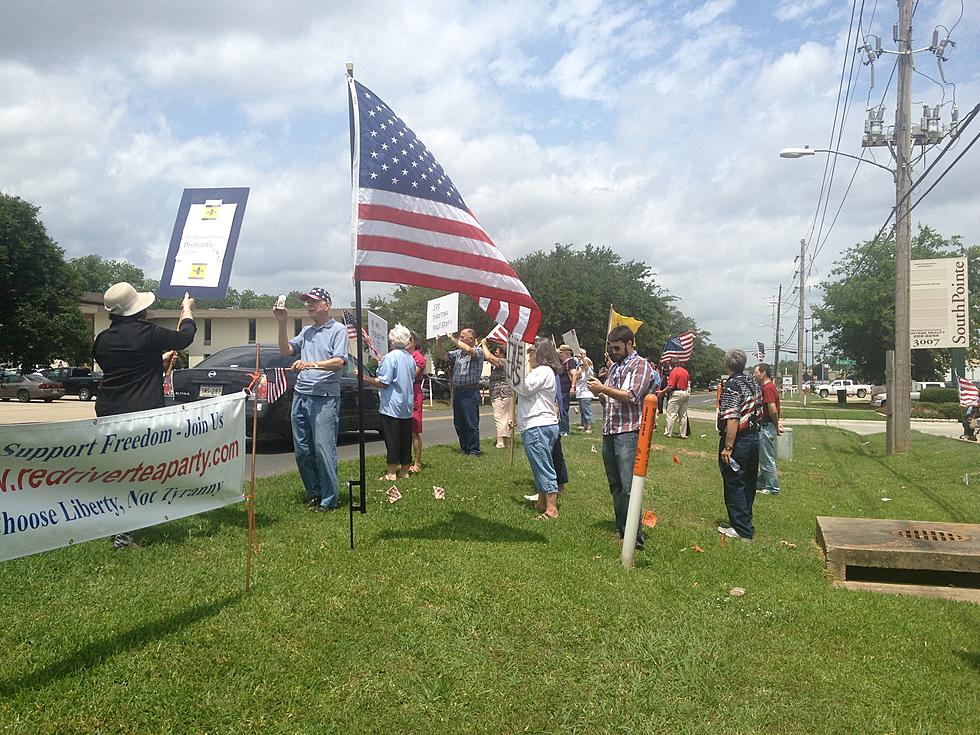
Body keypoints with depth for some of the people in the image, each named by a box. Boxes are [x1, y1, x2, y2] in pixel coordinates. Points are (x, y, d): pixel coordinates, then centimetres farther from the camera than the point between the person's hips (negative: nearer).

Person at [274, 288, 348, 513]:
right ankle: (314, 493, 20)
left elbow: (339, 361, -13)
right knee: (302, 450, 9)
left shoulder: (338, 330, 0)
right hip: (300, 395, 7)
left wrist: (311, 364, -26)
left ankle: (329, 499, -1)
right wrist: (282, 324, 3)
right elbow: (285, 351, 13)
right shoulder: (306, 331, 20)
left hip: (324, 398, -7)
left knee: (323, 449, -9)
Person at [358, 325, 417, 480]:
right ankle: (405, 470, 17)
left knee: (392, 440, -4)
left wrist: (363, 377, -9)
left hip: (391, 406, -8)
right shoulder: (410, 358, 10)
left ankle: (392, 472, -2)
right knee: (405, 438, 11)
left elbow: (382, 383, -18)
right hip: (407, 407, 8)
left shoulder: (390, 358, -15)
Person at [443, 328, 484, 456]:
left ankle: (474, 450, 5)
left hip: (470, 392, -7)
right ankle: (464, 448, 23)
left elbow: (469, 350, -25)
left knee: (472, 423, -3)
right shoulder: (458, 353, 15)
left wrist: (452, 339, -16)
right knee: (458, 423, 12)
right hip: (457, 391, 7)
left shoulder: (478, 351, -6)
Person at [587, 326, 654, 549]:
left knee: (628, 486, -12)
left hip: (628, 432, -8)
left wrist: (603, 388, -16)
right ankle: (621, 530, 19)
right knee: (615, 485, 11)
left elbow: (631, 396, -16)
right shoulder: (614, 366, 20)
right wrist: (599, 393, 4)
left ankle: (634, 534, -9)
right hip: (609, 431, 8)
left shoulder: (640, 365, -5)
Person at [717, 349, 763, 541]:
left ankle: (742, 530, 4)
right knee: (748, 484, 16)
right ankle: (745, 523, 28)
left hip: (737, 440, -9)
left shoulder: (731, 386, -18)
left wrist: (727, 447, -23)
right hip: (754, 438, 9)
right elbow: (759, 414, 13)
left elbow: (732, 420, -25)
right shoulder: (753, 384, 9)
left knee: (734, 485, 0)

How to complete this task: Exactly reproduce the lines of the entries above, from the one containing "right shoulder: (614, 366, 20)" to the very last, and no others.

Response to the task:
right shoulder: (614, 366, 20)
right wrist: (599, 393, 4)
left ankle: (634, 534, -9)
right hip: (609, 431, 8)
left shoulder: (640, 365, -5)
Person at [717, 349, 763, 541]:
left ankle: (742, 530, 4)
right knee: (748, 484, 16)
right ankle: (745, 523, 28)
left hip: (737, 440, -9)
left shoulder: (731, 386, -18)
left wrist: (727, 447, -23)
right hip: (754, 438, 9)
right elbow: (759, 414, 13)
left elbow: (732, 420, -25)
right shoulder: (753, 384, 9)
left knee: (734, 485, 0)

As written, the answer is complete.